Twice Exceptional is a phrase for someone that is special needs and also gifted. Twice exceptional is also known as 2e. From my experience these students tend to get passed over a lot. As a parent of a 2e student we frequently heard things like he’s doing so well academically we can’t do an IEP. I remember looking at a report card for counting from 1 to 10 and knowing my child could count past 1000 and he had received an S for Satisfactory… Contradictory information was the norm.

Parents of 2e kids deal with stressors that are a little different from the standard special needs parent because there is a guilt that felt that because their child is doing well academically their struggles won’t be acknowledged in the special needs (SN) parent world. I do have to admit that when I’ve tried to voice concerns in the SN groups it frequently doesn’t go well. How do you ask a question about your child not being able to handle the fact that the teacher is giving boring work (according to your child’s complaints) and won’t let them do advanced math in a group where they are parents dealing with children with seizures, meltdowns, threats of self harm… When a parent asks the question about math, the group doesn’t realize that same child may have ran off to the bathroom, locked the door and refused to come out because the parent asked one question about how they were doing, or paced endlessly and was in tears because the teacher wanted them to send a baby picture. (Not that they don’t have a baby picture but because somewhere in their logic that is wrong for school). The same child that is now advanced in reading and math was non-verbal until almost 4 and had speech therapy until 6. That child went to summer programs, after school programs and worked with their parent and teacher to become more social for years with amazing progress. Some days there is the ‘nope just not going there or doing that’, frequent I’m just staying home, and a lot of things that won’t happen… I know in our house swimming, water in general, animals, bugs and so many other things cause anxiety and are off limits.
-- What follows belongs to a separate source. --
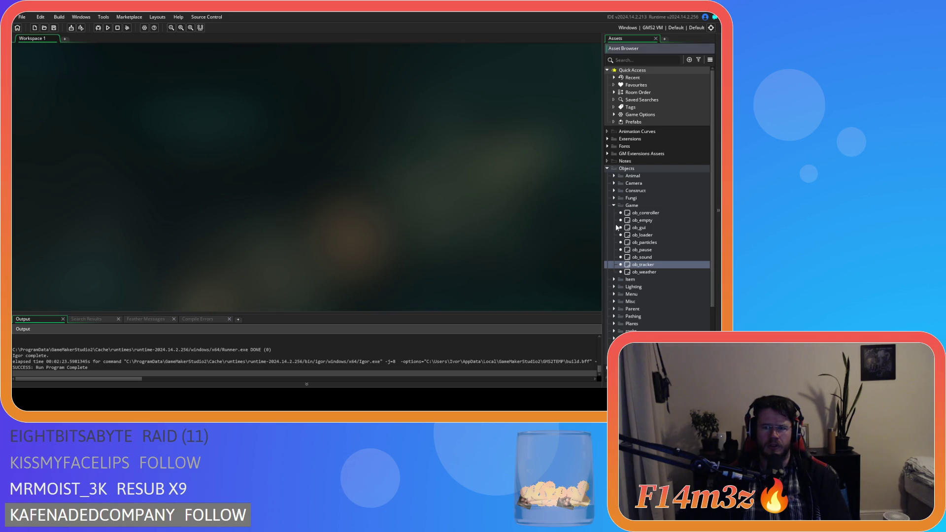
click(614, 205)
Challenges parents face with 2e kids include the students not being provided services for their disability because they are doing too well academically (a frequently uttered phrase) and also not being allowed in gifted services (because their behavior or disability, sometimes just because the teacher thinks they are a handful). Sometimes those kids turn out to start acting out in school because of boredom and not having their needs met. While so much focus is given to making sure students that are failing academically are caught and identified, very little focus is given to helping students who are able to function well enough to pass their classes. This can lead to students that want to be stellar not having their needs met and slowly falling behind and sometimes acting out.

From the parents side, parents of these kids fall into an odd sort of limbo middle land. The kids frequently don’t have IEPs, they are doing well in classes, but the kids are facing anxiety and issues. Leaving the parents with very few places to turn for help. Family members frequently also don’t understand, using phrases like “Why don’t you make him”, “If he was hungry he would eat”, “Just make him go”, and so many more. Anyone taken a screaming baby on a 3 hour plane ride? I know I’ve been told to just make my son go to the fair, go to a restaurant, go to a movie, eat something… the list is endless… What happens… We walk in, he doesn’t like it, he asks to leave, he asks again to leave, he starts crying, then he starts screaming, then he runs out with or without us…. oh yeah and then he complains about it for 365 more days and won’t go near a place like that again, ever, like ever in his life, has the memory of an elephant. We quit attending mom’s club at a particular building because one boy came up and touched him. He would seethe building and get upset if he thought we might go in. Personally my own solution is just to turn a deaf ear to anyone that keeps asking these things, and avoid the situations. I know this school year I sent a note to the school that I didn’t think the school field trip to a basketball game would go well, my husband and the teacher both thought it would work…. that ended with me having to leave work early to drive as fast as I could to the next county where the field trip was and pick my son up where he was sitting in the parking lot with a friend that is a bus driver.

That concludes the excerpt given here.